I love the idea of a bead or beaded shape caged within another shape, loose enough that it can move around but not get out. I did it once with seed beads. It was a bright colored dodecahedron caged inside a clear buckeyball. I liked it but have never done another. These oxidized copper tube bead shapes are ideal for that kind of treatment, and it's been on my to-do list for a while. an individual large bead caged in a structure would be nice, but you'd want it to be undrilled, so not really a bead at all. I've thought of a marble. Problem is I only have access to 3 sizes of tubes (and one is quite short, to it's effectively 2 sizes), so you need to be able to size the inside piece to the cage, so that it's small enough to move, but not so small it can fall out.

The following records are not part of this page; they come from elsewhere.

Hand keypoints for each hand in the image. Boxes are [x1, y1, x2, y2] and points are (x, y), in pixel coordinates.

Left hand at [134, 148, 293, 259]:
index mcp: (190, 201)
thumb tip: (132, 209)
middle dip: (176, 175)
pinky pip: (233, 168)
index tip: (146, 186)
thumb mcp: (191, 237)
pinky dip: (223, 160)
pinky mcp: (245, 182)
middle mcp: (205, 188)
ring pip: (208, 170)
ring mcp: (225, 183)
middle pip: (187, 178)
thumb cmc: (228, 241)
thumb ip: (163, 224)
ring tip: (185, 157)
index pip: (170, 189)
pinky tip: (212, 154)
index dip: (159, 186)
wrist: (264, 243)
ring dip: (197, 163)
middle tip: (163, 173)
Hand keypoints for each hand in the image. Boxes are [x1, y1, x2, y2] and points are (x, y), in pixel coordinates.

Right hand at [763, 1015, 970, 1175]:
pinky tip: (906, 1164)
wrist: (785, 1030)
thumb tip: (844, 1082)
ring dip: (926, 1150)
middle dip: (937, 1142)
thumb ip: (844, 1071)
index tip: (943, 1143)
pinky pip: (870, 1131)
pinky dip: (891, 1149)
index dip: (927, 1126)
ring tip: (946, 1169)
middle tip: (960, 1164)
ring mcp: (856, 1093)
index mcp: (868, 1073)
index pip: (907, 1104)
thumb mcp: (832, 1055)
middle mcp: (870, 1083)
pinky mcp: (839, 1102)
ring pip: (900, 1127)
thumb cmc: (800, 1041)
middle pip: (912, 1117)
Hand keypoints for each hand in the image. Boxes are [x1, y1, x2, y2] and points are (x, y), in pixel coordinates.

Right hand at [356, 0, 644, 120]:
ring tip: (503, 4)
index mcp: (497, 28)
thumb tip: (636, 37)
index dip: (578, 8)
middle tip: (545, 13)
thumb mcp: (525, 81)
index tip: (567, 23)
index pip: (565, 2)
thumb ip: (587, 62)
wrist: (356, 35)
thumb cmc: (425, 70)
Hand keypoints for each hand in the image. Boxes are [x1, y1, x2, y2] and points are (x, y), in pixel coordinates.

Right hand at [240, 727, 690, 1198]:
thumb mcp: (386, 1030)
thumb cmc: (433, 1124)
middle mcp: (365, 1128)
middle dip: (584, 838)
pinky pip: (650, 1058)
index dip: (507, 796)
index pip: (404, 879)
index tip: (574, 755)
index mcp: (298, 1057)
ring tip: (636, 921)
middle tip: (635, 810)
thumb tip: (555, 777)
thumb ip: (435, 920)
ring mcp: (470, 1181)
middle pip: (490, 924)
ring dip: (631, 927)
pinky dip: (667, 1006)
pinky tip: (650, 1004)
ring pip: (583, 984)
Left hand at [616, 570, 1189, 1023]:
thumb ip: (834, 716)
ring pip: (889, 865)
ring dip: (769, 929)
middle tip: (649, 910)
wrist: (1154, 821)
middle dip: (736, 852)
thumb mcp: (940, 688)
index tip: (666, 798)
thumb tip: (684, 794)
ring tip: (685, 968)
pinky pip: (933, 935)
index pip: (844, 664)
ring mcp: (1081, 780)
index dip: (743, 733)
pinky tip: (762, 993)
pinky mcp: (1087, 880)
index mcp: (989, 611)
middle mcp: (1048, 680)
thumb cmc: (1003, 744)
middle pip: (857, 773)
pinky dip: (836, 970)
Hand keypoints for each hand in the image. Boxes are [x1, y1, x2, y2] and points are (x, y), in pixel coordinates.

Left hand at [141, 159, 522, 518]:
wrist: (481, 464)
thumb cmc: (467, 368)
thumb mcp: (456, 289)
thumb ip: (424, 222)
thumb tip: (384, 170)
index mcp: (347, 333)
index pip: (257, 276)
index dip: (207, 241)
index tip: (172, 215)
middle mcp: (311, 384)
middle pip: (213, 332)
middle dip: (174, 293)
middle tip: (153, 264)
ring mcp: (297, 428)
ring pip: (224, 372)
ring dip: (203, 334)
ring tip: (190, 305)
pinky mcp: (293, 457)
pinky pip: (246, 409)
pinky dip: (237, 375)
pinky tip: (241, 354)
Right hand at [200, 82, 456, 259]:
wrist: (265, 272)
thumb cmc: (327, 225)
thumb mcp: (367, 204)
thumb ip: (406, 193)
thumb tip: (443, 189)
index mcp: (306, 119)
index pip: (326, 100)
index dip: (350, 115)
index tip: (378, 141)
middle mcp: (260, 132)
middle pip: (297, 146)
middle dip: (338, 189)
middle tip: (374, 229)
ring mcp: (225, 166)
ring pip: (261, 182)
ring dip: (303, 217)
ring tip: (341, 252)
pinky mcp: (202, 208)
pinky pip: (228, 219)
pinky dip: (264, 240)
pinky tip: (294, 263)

Patricia Madeja does a really nice pendant with an undrilled pearl captured in a gold cube. But I can't use a cube because a 4-sided shape isn't rigid when done in tube beads. Also the sizing between the sphere and the square has a pretty small tolerance. I found the same to be true if I used a tetrahedron cage, i.e. if it was big enough to not fall out it couldn't move much. An octahedron, though, worked really well, as you can see. There's lots of room for the inner balls to move. In the bracelet and the back of the necklace I used RAW cubes inside octahedrons made of 12 mm tubes. In the front of the necklace I used dodecahedrons inside 22 mm shapes. All the inside shapes are made from 4 mm stone beads.
There was just one minor problem with the necklace. The point of the oct is toward your neck as you wear it, so it feels just a bit prickly. It's not bad; I wore it all day, but I noticed it just bit. After this picture was taken I added a small bead at the inner and outer points of the octs, but it didn't really change anything. It's not any sharpness in the tubes themselves that creates the slight prickliness, but just the shape of the oct itself. It wasn't noticeable at all on the bracelet, where the weight is evenly distributed. Both pieces are quite lightweight, it's just that in the necklace whatever weight there is is concentrated in 4 points on your neck. 2 possible answers: reposition the octs so that there's a triangular face toward you instead of a vertex; or leave out the octs at the back of the necklace altogether. I'm experimenting with both.
What a cool idea! So awesome. Regarding the prickliness of the octahedra, perhaps it would be less prickly if you added a seed bead in between each tube at the corners?
ReplyDeleteThat's possible. I guess I'd be afraid that adding all those small beads would add too much floppiness to the piece. Also, it would complicate joining the octs to the tubes that connect the octs at their "waists". I could do it just at the tops and bottoms and leave the waists as is. Hmmm... This is what I like about blogging.
DeleteYeah, the tops and bottoms are the pointiest parts anyways. I've found that smaller seeds are better for keeping such pieces not-floppy. Also, lots of thread passes help.